Whitehall Media GovSec UK 2019

At GovSec 2019, Lorraine Dryland, Deputy Director of Technology Security, Department for Work and Pensions, delivered a masterclass in how best to prepare for a data breach.

Below is my summary on the key points addressed by Lorraine and what you can do to ensure your maximum preparedness.

There are four key questions you must ask yourself when assessing your organisational capabilities; why, what, how and who.
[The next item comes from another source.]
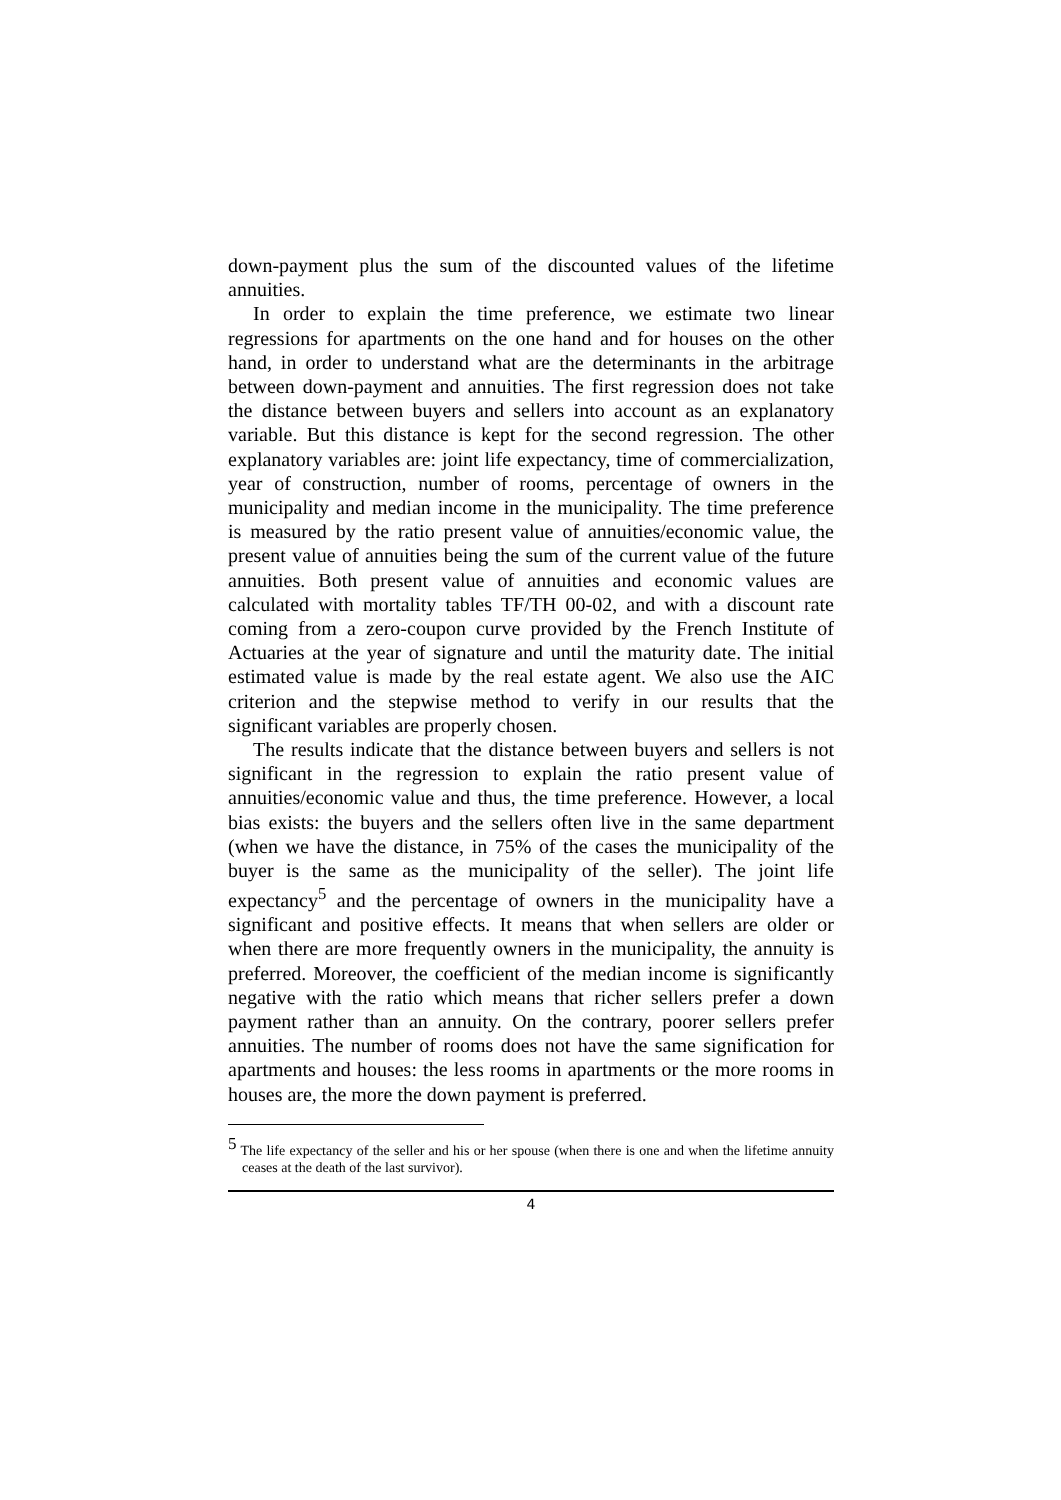down-payment plus the sum of the discounted values of the lifetime annuities.
In order to explain the time preference, we estimate two linear regressions for apartments on the one hand and for houses on the other hand, in order to understand what are the determinants in the arbitrage between down-payment and annuities. The first regression does not take the distance between buyers and sellers into account as an explanatory variable. But this distance is kept for the second regression. The other explanatory variables are: joint life expectancy, time of commercialization, year of construction, number of rooms, percentage of owners in the municipality and median income in the municipality. The time preference is measured by the ratio present value of annuities/economic value, the present value of annuities being the sum of the current value of the future annuities. Both present value of annuities and economic values are calculated with mortality tables TF/TH 00-02, and with a discount rate coming from a zero-coupon curve provided by the French Institute of Actuaries at the year of signature and until the maturity date. The initial estimated value is made by the real estate agent. We also use the AIC criterion and the stepwise method to verify in our results that the significant variables are properly chosen.
The results indicate that the distance between buyers and sellers is not significant in the regression to explain the ratio present value of annuities/economic value and thus, the time preference. However, a local bias exists: the buyers and the sellers often live in the same department (when we have the distance, in 75% of the cases the municipality of the buyer is the same as the municipality of the seller). The joint life expectancy<sup>5</sup> and the percentage of owners in the municipality have a significant and positive effects. It means that when sellers are older or when there are more frequently owners in the municipality, the annuity is preferred. Moreover, the coefficient of the median income is significantly negative with the ratio which means that richer sellers prefer a down payment rather than an annuity. On the contrary, poorer sellers prefer annuities. The number of rooms does not have the same signification for apartments and houses: the less rooms in apartments or the more rooms in houses are, the more the down payment is preferred.
<sup>5</sup> The life expectancy of the seller and his or her spouse (when there is one and when the lifetime annuity ceases at the death of the last survivor).
4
• WHY? what’s the issue or problem?
• WHAT can I do to resolve the issue?
• HOW am I going to implement the what?
• WHO should support

1. WHY?
Given the multitude of cyber threat actors, the variety of characters and the various motivations behind the launching of such attacks, first and foremost you need to understand who has the intent and capability to impact your business and what are the consequences; from politically minded hacktivists, organised cybercrime, nation-state operatives to insider threats, the threat picture is complex.

2. WHAT?
Next, you must act in a considerate and reflective manner in order to assess your organisational, technical and governmental capabilities. This will help you accurately measure the extent to which you will be able to respond in an authoritative, technically minded and governance led manner.

Security strategy

• Operate to a single security strategy across the organisation is essential to deliver the protection of People, Technology and Process

Security principles

• Strong security principles must stretch across the organisation; security hygiene, tooling, and process; standardisation and harmonisation

Cyber defence

• Moving from a reactive to proactive and predictive security posture. Enable organisation wide visibility and real-time alerting

Risk, people and culture

• Manage security risks consistently to balance risk and opportunity. Embed security culture that will ensure compliance as BaU

3. HOW?
Getting executive buy-in and funding, and operating a risk management framework that works for your organisation; identify the potential trajectory of an attack, discover the vulnerabilities that could allow it to happen, cater to the assets which could be compromised and establish a reliable risk managed defence such as 3 lines of defence model
The how is also relevant post-attack when assessing how best to improve your security posture in preparation for future attacks.

Assets

• Define your digital assets, their purpose and security parameter
• Deploy complete and continuous surveillance
• Audit existing resources

Risk

• Risk management model deployment
• 3 layers of defence
1. Own and manage risk
2. Oversee risk
3. Internal audit

Teams

• You must define the purpose of each team and assign accordingly; it must be broader than Security:

1. Plan – organisation wide, business plans encompassing a full organisation view
2. Protect and Detect – behind the SOC – Tooling across Org, POLICY, education and awareness. Respond – Must include the business, HR, Media, Legal, MS Provider it’s not just a SOC issue
3. Recover and Review – its Front-Line business that gets you back to service and independent incident review is a must to ensure lessons learned
4. Customer care – don’t forget your customers if you provide a service, ensure they are as informed as they can be on managed channels

Continuous training and exercise

A war footing mindset is vital in order to ensure your security team is ready, poised and performing at peak level for when the time comes to respond to real life events. Such training and exercises must include the security team, from red teams to blue teams, non-security staff and third-party actors.

4. WHO?

Who is best placed to follow the above advice? YOU! That’s who! Security is everyone’s responsibility no matter their rank, expertise or role and responsibilities within an organisation.

Everyone is capable of becoming a security champion.